實用 Linux 法醫學 深入探討分析被濫用、誤用或成為惡意攻擊目標的 Linux 系統的事後法醫影像的技術細節。它幫助法醫調查員定位和分析在 Linux 桌面、伺服器和物聯網設備上發現的數位證據。在整本書中,您將學習如何識別可能對調查有興趣的數位文物,得出邏輯結論,並重建事件的過去活動。您將從數位法醫學和調查的角度了解 Linux 的運作方式,以及如何解釋來自 Linux 環境的證據。所展示的技術旨在獨立於所使用的法醫分析平台和工具。
學習如何:
- 從儲存設備中提取證據,並分析分割表、卷管理器、流行的 Linux 檔案系統(Ext4、Btrfs 和 Xfs)以及加密
- 調查來自 Linux 日誌的證據,包括傳統的 syslog、systemd 日誌、內核和審計日誌,以及來自守護進程和應用程式的日誌
- 重建 Linux 啟動過程,從啟動加載程式(UEFI 和 Grub)和內核初始化,到 systemd 單元檔案和目標,最終進入圖形登錄
- 執行 Linux 機器的電源、溫度和物理環境分析,並尋找睡眠、休眠、關機、重啟和崩潰的證據
- 檢查已安裝的軟體,包括發行版安裝程式、套件格式和來自 Debian、Fedora、SUSE、Arch 和其他發行版的套件管理系統
- 執行時間和區域設置的分析,包括國際化(語言和鍵盤設置)以及 Linux 系統上的地理定位
- 重建使用者登錄會話(shell、X11 和 Wayland)、桌面環境(Gnome、KDE 等),並分析金鑰圈、錢包、垃圾桶、剪貼簿、縮圖、最近檔案和其他桌面文物
- 分析網路配置,包括介面、地址、網路管理器、DNS、無線文物(Wi-Fi、Bluetooth、WWAN)、VPN(包括 WireGuard)、防火牆和代理設置
- 識別附加外圍設備的痕跡(PCI、USB、Thunderbolt、Bluetooth),包括外部儲存、相機和手機,並重建列印和掃描活動
作者簡介
Bruce Nikkel is a professor at the Bern University of Applied Sciences in Switzerland, specializing in digital forensics and cybercrime. He is co-head of the university's research institute for cybersecurity and engineering, and director of the Masters program in Digital Forensics and Cyber Investigation. In addition to his academic work, he has worked in risk and security departments at a global financial institution since 1997. He headed the bank's Cybercrime Intelligence & Forensic Investigation team for more than 15 years and currently works as an advisor.

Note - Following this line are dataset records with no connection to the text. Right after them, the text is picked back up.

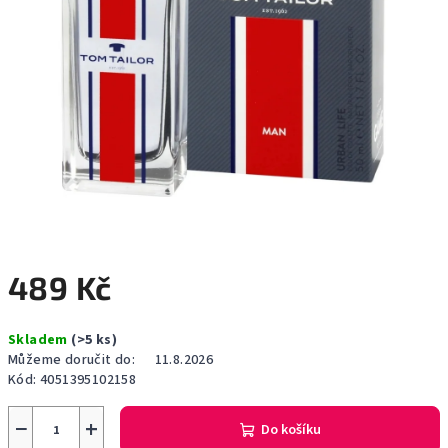
489 Kč
Měrná
Skladem
(>5 ks)
cena:
Můžeme doručit do:
11.8.2026
Kód:
4051395102158
−
+
Do košíku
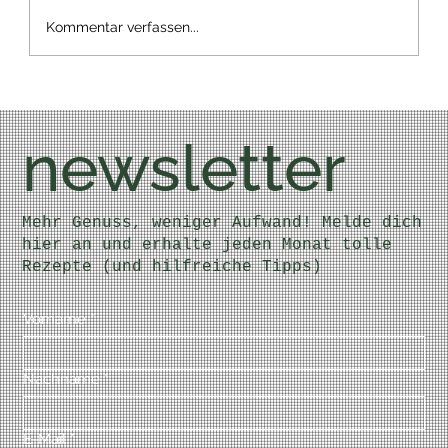
Kommentar verfassen...
newsletter
Mehr Genuss, weniger Aufwand! Melde dich
hier an und erhalte jeden Monat tolle
Rezepte (und hilfreiche Tipps)
Vorname
*
Nachname
*
E-Mail
*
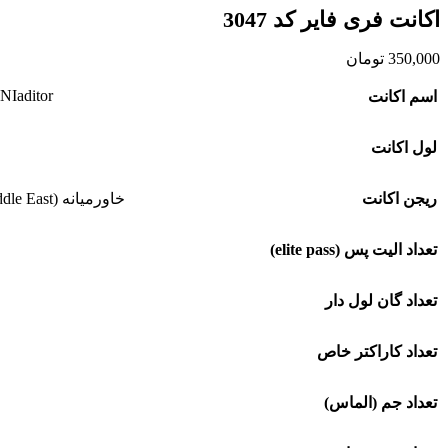
اکانت فری فایر کد 3047
350,000
تومان
NIaditor
اسم اکانت
لول اکانت
ریجن اکانت
خاورمیانه (Middle East)
تعداد الیت پس (elite pass)
تعداد گان لول دار
تعداد کاراکتر خاص
تعداد جم (الماس)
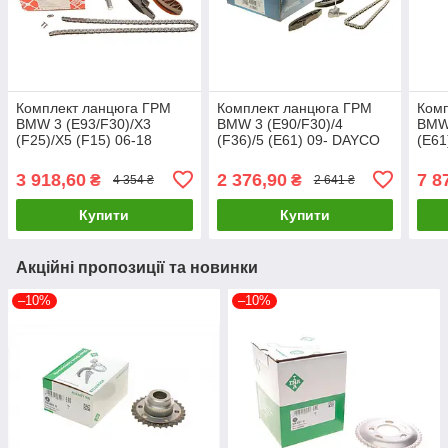
Комплект ланцюга ГРМ
Комплект ланцюга ГРМ
Ком
BMW 3 (E93/F30)/X3
BMW 3 (E90/F30)/4
BMW 
(F25)/X5 (F15) 06-18
(F36)/5 (E61) 09- DAYCO
(E61
(z=86/70) (N47/B47) FEBI
KTC1060 UA61
(N52
BILSTEIN 179517 UA61
AIC 
3 918,60
2 376,90
7 8
₴
₴
4 354 ₴
2 641 ₴
Купити
Купити
Акційні пропозиції та новинки
–10%
–10%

Bruce holds a PhD in network forensics, is the author of Practical Forensic Imaging (No Starch Press, 2016), and is an editor with Forensic Science International's Digital Investigation journal. He has been a Unix and Linux enthusiast since the 1990s.
作者簡介(中文翻譯)
布魯斯·尼克爾是瑞士伯恩應用科技大學的教授,專門研究數位取證和網路犯罪。他是該大學網路安全與工程研究所的共同負責人,並擔任數位取證與網路調查碩士課程的主任。除了學術工作外,自1997年以來,他還在一家全球金融機構的風險與安全部門工作。他領導該銀行的網路犯罪情報與取證調查團隊超過15年,目前擔任顧問。布魯斯擁有網路取證的博士學位,是《實用取證影像》(No Starch Press, 2016)的作者,並擔任《法醫科學國際期刊》的《數位調查》期刊編輯。他自1990年代以來一直是Unix和Linux的愛好者。